TEXT PASSAGE:
§ §

I can still remember hearing the words, "I really love you, Louis, I really do," sweet secret whispered affirmation that lives in the memory forever, from a tongue now stilled. It never occurred to me to ask, "You mean you didn’t before?" Of course she did!

Just before I left for an extended post-retirement vacation trip overseas I saw a clip where Michelle Obama said that, for the first time, she was "really" proud of her country," where the force of the word "really," meant "without reservations." My God that’s emotional woman-speak! I’ve heard that construction in a hundred movies over a lifetime. Pity the poor man who has never heard such outpourings, they are not easily won.

Now here’s the connection. Just after I returned home yesterday I saw the same clip on again, except that the word "really" had been seamlessly removed. The liar who removed it obviously understood the import of the language. I HATE LIARS, but fake bosoms, photo retouching and even head transplants are so easy in cyberspace that employers are simply going to have to catch up with the world that our children are born into, like the rest of us.

§ §

DATASET ENTRIES:

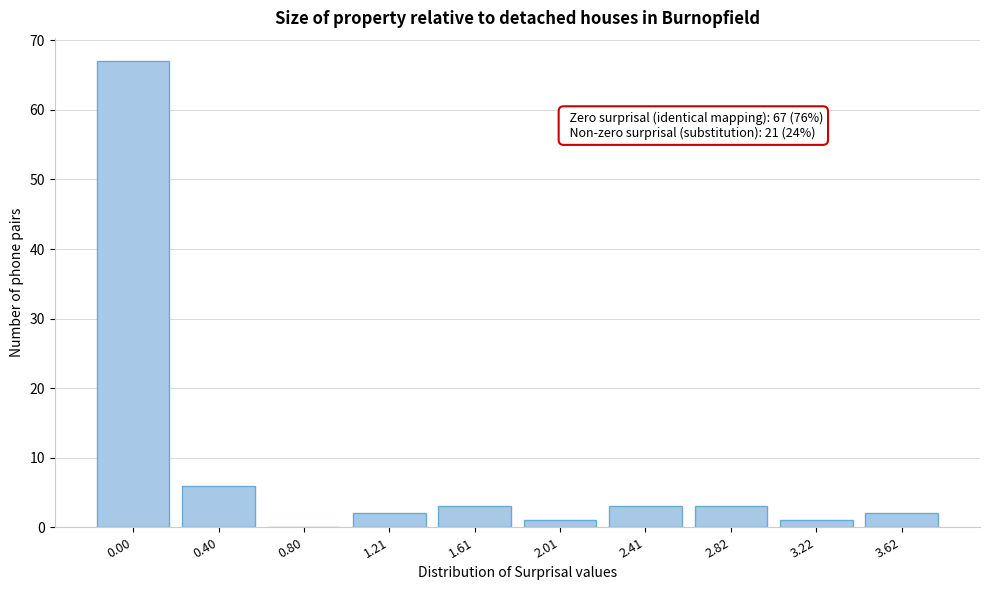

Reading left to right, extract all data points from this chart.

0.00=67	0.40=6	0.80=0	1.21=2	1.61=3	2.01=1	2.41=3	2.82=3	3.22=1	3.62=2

§ §

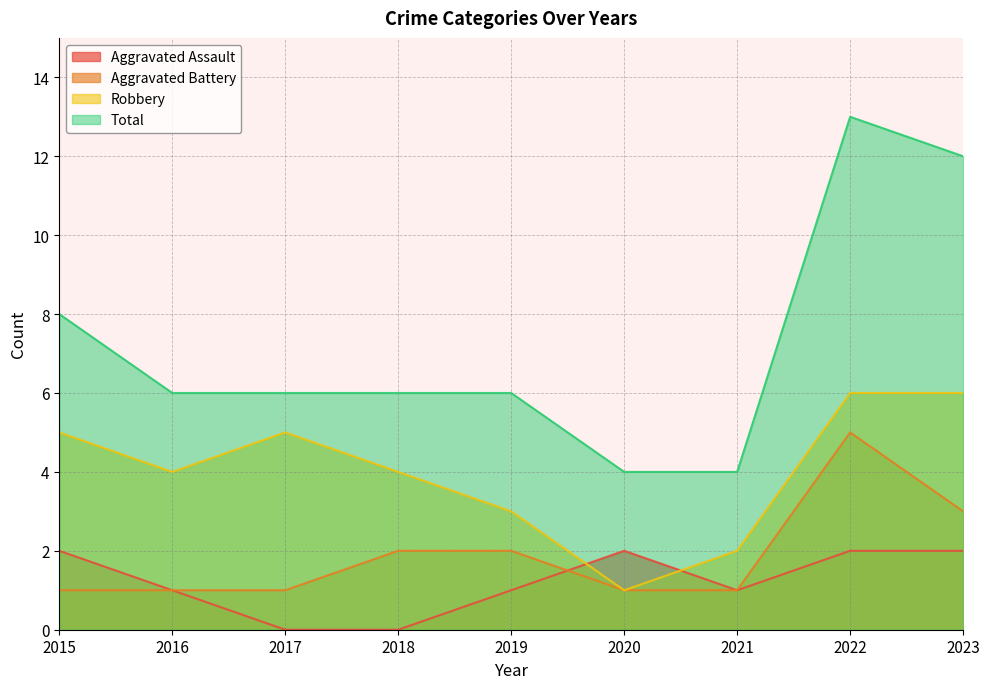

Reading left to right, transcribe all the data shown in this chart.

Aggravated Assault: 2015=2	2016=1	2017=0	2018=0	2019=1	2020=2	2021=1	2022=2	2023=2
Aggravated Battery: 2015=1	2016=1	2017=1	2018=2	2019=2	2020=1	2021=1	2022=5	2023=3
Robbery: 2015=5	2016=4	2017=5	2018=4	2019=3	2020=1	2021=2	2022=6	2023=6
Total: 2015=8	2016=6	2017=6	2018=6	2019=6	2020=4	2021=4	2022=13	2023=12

§ §

PROMPT:
Pick up the short essay about the word "really" being cut from a Michelle Obama clip and continue it from its last sentence.

RESULT OF THE EXERCISE:
My sister, a child psychologist, has long since given up on being shocked or alarmed at the disgusting slew of porn which floods her computer whenever she tries a general search on almost any topic in her field of study. Employers are just going to have to get on board or face a new breed of lawyers and a slew of wrongful dismissal suits.

Having had a first hand glimpse of this brave new world, from 1978 to 1988, and as a user ever since, I now live by two mantras, one is: "The expectation of privacy, anywhere, is obsolete;" the other is: "Don't commit to spending more than you can afford to lose, unless there's a dead tree and original ink involved somewhere.